Miss it and the claim is automatically denied with no appeal rights. Ranges from 90 days (some commercial) to 365 (Medicare). Aged unbilled claims are an emergency.
Dollars at Risk
Open AR likely to be written off without action.
Calculated from aging bucket, payer, denial reason, and remaining timely-filing window. The Control Tower surfaces this so teams work the highest-recovery items first.
Patient & Access
5Eligibility
Confirming the patient's insurance is active and covers the service.
Run before every visit. A failed eligibility check upstream is the #1 cause of downstream denials. Real-time eligibility uses the 270/271 transaction.
Prior Authorization (PA)
Also known as: Prior Auth, PA
Payer's pre-approval for a service before it's delivered.
Required for many specialty procedures, imaging, and infusions. Missing or expired PA is a hard denial — and usually non-appealable.
Patient Responsibility
What the patient owes after insurance: copay, deductible, coinsurance.
Often the slowest-collecting AR. Sending a clear statement within 7 days of EOB posting roughly doubles patient-pay collection rate.
MRN
Medical Record Number — the patient's unique ID in the EHR.
Used to link clinical, demographic, and billing records. One patient can have multiple insurance subscribers but only one MRN per practice.
Self-Pay
Patient with no insurance, or balance after insurance.
Self-pay AR behaves very differently from payer AR — higher write-off rate, longer collection cycle, more sensitivity to statement quality.
Operations & KPIs
7First-Pass Resolution Rate
% of claims that pay correctly with no rework.
Close cousin to CCR, but stricter: counts only claims paid at expected contract rate on first submission. The gold-standard operational KPI.
Net Collection Rate
% of collectible revenue you actually collected.
Cash collected ÷ (charges − contractuals). Anything under 95% means you're leaving money on the table to denials, write-offs, or patient bad debt.
Cost to Collect
Total RCM spend ÷ net cash collected.
Best-in-class specialty practices run 2–4%. AI-assisted workflows in this platform target sub-3%.
SLA (Service Level Agreement)
Promised turnaround time on a workqueue item.
E.g. 'all denials touched within 5 business days.' SLA breach risk on KPIs flags items aging past the promise.
Variance
Actual vs. expected or target.
Used everywhere: revenue variance to budget, payment variance to contract, posting lag variance to baseline. Copilot's 'Explain variance' action breaks the gap into named drivers.
Payer Mix
Share of revenue by payer or payer class.
Commercial vs. Medicare vs. Medicaid vs. self-pay. Mix shifts directly move net revenue even at constant volume.
WoW / MoM / YoY
Week-over-week, month-over-month, year-over-year change.

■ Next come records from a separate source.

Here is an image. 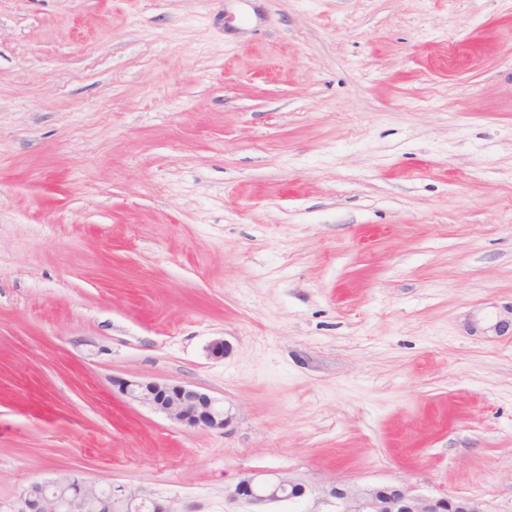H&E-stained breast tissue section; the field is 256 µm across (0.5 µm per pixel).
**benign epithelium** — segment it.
<instances>
[{
    "label": "benign epithelium",
    "instance_id": "7a95c632",
    "mask_svg": "<svg viewBox=\"0 0 512 512\" xmlns=\"http://www.w3.org/2000/svg\"><path fill=\"white\" fill-rule=\"evenodd\" d=\"M121 393L133 402L149 405L171 420L189 427L222 428L227 417L224 407L211 396L190 386L159 381H121ZM307 486L270 473H255L238 481L229 495L232 503L270 504L302 502ZM321 512H483L478 501L462 497L413 494L396 484L354 490L344 485L332 487L323 498ZM168 512L161 504L134 493H107L76 476L64 480L35 483L23 494L20 512Z\"/></svg>",
    "mask_w": 512,
    "mask_h": 512
}]
</instances>
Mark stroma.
<instances>
[{
    "label": "stroma",
    "instance_id": "obj_1",
    "mask_svg": "<svg viewBox=\"0 0 512 512\" xmlns=\"http://www.w3.org/2000/svg\"><path fill=\"white\" fill-rule=\"evenodd\" d=\"M257 471L512 512V0H0V512ZM121 393L133 402L149 405L171 420L189 427L224 428V407L190 386L159 381H120ZM20 512H112L121 507L124 512H169L152 499L134 493L108 494L104 488L84 483L76 476L64 480L35 483L23 494Z\"/></svg>",
    "mask_w": 512,
    "mask_h": 512
}]
</instances>
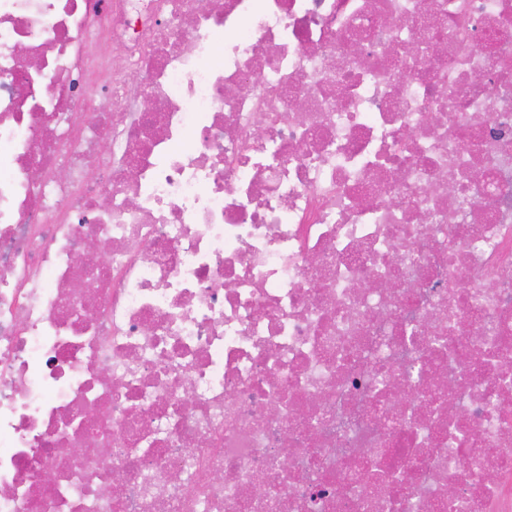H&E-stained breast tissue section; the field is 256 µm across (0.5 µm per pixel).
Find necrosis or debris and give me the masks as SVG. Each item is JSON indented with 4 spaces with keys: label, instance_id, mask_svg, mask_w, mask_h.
I'll list each match as a JSON object with an SVG mask.
<instances>
[{
    "label": "necrosis or debris",
    "instance_id": "1",
    "mask_svg": "<svg viewBox=\"0 0 512 512\" xmlns=\"http://www.w3.org/2000/svg\"><path fill=\"white\" fill-rule=\"evenodd\" d=\"M0 512H512V0H0Z\"/></svg>",
    "mask_w": 512,
    "mask_h": 512
}]
</instances>
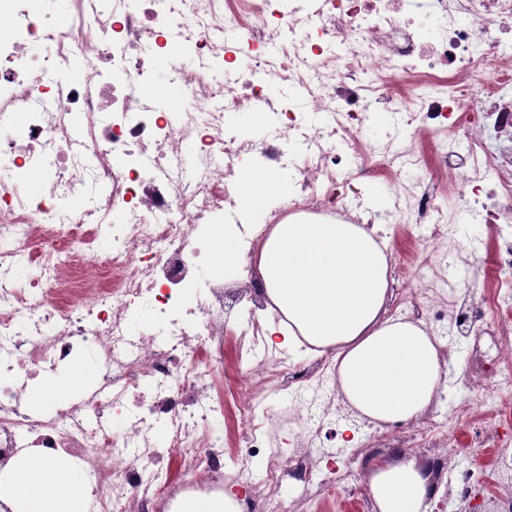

Default deltas on KPI cards. WoW catches operational drift fast; YoY normalizes seasonality.
AI & Automation
4Copilot
The AI assistant embedded in every page.
Knows what you're looking at, explains numbers, drafts appeal letters, suggests next actions, and can be asked anything in plain English. Floating button bottom-right.
Auto-action
An action the AI can execute (with your approval) instead of just suggesting.
E.g. auto-assigning unowned exceptions to the best-fit specialist, or auto-drafting appeals for a denial cluster. Always reviewable before send.
Drill-down
Click any number to see what's behind it.
KPI cards, chart segments, and table rows open a side drawer with the breakdown and an 'Explain this number' button that seeds Copilot with the right context.
AI Triage
AI sorts exceptions by recovery probability × dollar value.
Instead of FIFO, the workqueue surfaces the items most likely to convert cash this week. Shows a confidence score per recommendation.